Um Pra Frente, Dois Pra Trás



    - Sabe, chefe, parece que eu estive aqui a vida inteira.

   - Na mira de uma arma, prestes a se foder? – perguntou a policial federal, sua arma apontada para o peito do assaltante de bancos.

    - Não. Entre duas escolhas. – O homem apontava sua arma em retorno.

Os dois se confrontavam no telhado de um armazém utilizado pelo ladrão como esconderijo. Após três anos de caça, finalmente a agente o encurralara na beira do telhado, com uma dúzia de viaturas e policiais ao redor do prédio. Ele continuou:

    - Sabe, eu acho que sou a caricatura do homem feito. Vim do nada, não desisto, não dou pra trás e, principalmente, não aceito um não como resposta.

O assaltante completou a frase com um passo à frente, firme, em direção à agente. Ela respondeu com outro, recuando.

    - Legal, mas hoje é o dia do “não”. Então se vira e põe as mãos nas costas.

O homem sorriu.

    - Na verdade, pela primeira vez, hoje é o dia do “sim”.

Os dois se encararam, imóveis. O ladrão continuou:

    - A vida é foda, não? Duvido que o seu sonho era estar aqui, nesse telhado, comigo.

    - Confesso que eu estou curtindo bastante o momento.

Ele riu.

    - Almeida, a sua vida foi decidida por um punhado de escolhas e você não estava presente em metade delas. A minha também, e é por isso que estamos aqui.

A agente Almeida franziu o cenho com a menção do seu nome. Nos últimos três anos, em outros confrontos, ele se limitara a chamá-la de chefe ou capitã.

    - Não sei você, Almeida, mas eu aprendi assim: a vida é seguir em frente e pagar as contas. Nada de passos pra trás. Você tem vinte e não tem diploma? Tem trinta e ainda não venceu? Não tem mulher e filhos? Fracassado. Encostado. Vagabundo. E por aí vai.

    - Você teve todas as chances de escolher outra coisa e não fez isso. Não vem com arrependimentos agora.

    - Relaxa. Sem arrependimentos. Mas eu não faço isso porque é legal, e sim porque não sei fazer outra coisa. Você acha que isso é uma escolha?

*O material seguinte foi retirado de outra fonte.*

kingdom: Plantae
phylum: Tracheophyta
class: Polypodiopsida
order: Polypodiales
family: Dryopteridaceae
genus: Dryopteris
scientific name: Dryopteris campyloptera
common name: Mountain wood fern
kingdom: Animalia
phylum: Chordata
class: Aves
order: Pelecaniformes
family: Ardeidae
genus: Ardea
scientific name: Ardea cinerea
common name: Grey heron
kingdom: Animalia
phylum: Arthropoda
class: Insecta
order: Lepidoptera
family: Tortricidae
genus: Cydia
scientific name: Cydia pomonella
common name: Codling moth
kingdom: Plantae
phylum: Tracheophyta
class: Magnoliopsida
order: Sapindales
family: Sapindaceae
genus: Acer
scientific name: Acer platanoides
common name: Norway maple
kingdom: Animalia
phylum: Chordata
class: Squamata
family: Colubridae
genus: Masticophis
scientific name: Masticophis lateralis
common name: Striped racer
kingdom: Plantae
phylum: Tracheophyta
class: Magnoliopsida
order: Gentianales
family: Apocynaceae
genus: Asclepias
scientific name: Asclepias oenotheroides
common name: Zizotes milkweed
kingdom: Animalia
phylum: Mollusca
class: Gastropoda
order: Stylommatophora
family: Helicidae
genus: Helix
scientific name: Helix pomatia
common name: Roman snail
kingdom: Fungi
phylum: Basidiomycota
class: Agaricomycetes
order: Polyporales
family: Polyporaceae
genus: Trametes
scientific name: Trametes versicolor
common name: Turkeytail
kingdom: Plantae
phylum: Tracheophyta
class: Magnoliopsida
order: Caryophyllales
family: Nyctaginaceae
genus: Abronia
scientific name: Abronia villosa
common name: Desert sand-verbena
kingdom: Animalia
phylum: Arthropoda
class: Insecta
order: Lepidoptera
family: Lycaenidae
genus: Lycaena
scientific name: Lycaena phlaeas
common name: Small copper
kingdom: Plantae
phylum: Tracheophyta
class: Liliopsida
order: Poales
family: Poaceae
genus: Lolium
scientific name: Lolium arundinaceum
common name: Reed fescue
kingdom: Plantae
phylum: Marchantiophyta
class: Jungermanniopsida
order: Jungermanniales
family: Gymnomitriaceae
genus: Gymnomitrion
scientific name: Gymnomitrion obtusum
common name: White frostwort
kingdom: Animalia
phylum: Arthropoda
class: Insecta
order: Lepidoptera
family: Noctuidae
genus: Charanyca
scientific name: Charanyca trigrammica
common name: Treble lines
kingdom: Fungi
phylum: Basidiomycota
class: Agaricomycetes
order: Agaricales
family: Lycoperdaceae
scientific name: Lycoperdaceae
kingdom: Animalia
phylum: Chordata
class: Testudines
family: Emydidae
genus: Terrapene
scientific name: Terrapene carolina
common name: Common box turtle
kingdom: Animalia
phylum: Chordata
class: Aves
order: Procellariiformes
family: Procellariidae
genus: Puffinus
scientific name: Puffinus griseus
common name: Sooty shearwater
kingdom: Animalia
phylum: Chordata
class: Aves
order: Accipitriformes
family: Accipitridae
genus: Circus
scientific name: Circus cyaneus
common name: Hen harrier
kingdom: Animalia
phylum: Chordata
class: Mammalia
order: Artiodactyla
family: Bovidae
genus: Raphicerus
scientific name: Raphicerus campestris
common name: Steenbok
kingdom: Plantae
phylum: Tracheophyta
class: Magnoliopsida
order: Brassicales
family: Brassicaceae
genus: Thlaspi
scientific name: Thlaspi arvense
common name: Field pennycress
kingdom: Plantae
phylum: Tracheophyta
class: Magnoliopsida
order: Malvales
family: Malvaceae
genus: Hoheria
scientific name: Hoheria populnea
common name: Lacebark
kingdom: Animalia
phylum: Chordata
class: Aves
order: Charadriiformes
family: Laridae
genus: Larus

    - Mãos pra cima e solta a arma. Agora.

    - Calma, eu não terminei. Presta atenção. 

As sirenes estavam acesas, porém silenciosas. Por um momento, ouviu-se apenas a brisa de domingo pelas ondas do porto onde estavam.

    - Vamos falar de um jeito que você entenda. É tudo um caminho, sabe? A gente trilha aquele que aparece e segue em frente, um passo de cada vez. Mas às vezes surge uma coisinha. Uma opção. Um outro caminho. Só que esse não foi trilhado por você nem pelas pessoas na sua vida.

    - Mãos...

    - – interrompeu o ladrão. – você pensa: isso é um passo pra trás, um retrocesso. Tem gente com mais sucesso que você, e você precisa correr atrás deles. A boa vida é por ali. Para com essa porra e faz o que todo mundo faz, de uma vez

O homem parou e encarou Almeida. Ela retribuiu o olhar, mas não retrucou.

    - Então você segue em frente, sempre em frente. No caminho ficam uns corpos, uns órfãos, uns bancos acionam o seguro e tudo volta ao normal na segunda. Padrão. Tudo porque você não deu um passo pra trás e seguiu os seus sonhos, Almeida.

    - André. – a agente Almeida suavizou o tom. – Solta a arma.

    - Mas tudo bem, Almeida. Porque hoje, quem escolhe sou eu.

    - Ah é, fodão? E você escolhe o quê? – ela o desafiou, tentando retomar a compostura e o controle da situação.

    - O que eu nunca escolhi.

André soltou sua pistola e Almeida não foi rápida o suficiente para impedir que ele, de costas, tomasse os últimos passos em direção ao chão.